• Work instruction: Every record that follows is to be copied exactly, with the pictures omitted.

● ● ●

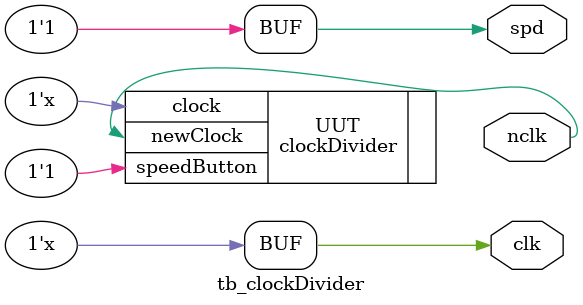
<source format=sv>
`timescale 1ns/1ns

module tb_clockDivider(clk, spd, nclk);
	output reg clk = 0;
	output reg spd;
	output reg nclk;
	
	clockDivider UUT(.clock(clk), .speedButton(spd), .newClock(nclk));
	
	always begin // works only for simulation; can't do this is regular .sv files that we mount on hardware
		#1; // should be put first
		clk = ~clk; 
	end
	
	initial begin
		spd = 1;
	end

endmodule

</source>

● ● ●

• The completed task:
<source format=sv>
`timescale 1ns/1ns

module tb_clockDivider(clk, spd, nclk);
	output reg clk = 0;
	output reg spd;
	output reg nclk;
	
	clockDivider UUT(.clock(clk), .speedButton(spd), .newClock(nclk));
	
	always begin // works only for simulation; can't do this is regular .sv files that we mount on hardware
		#1; // should be put first
		clk = ~clk; 
	end
	
	initial begin
		spd = 1;
	end

endmodule

</source>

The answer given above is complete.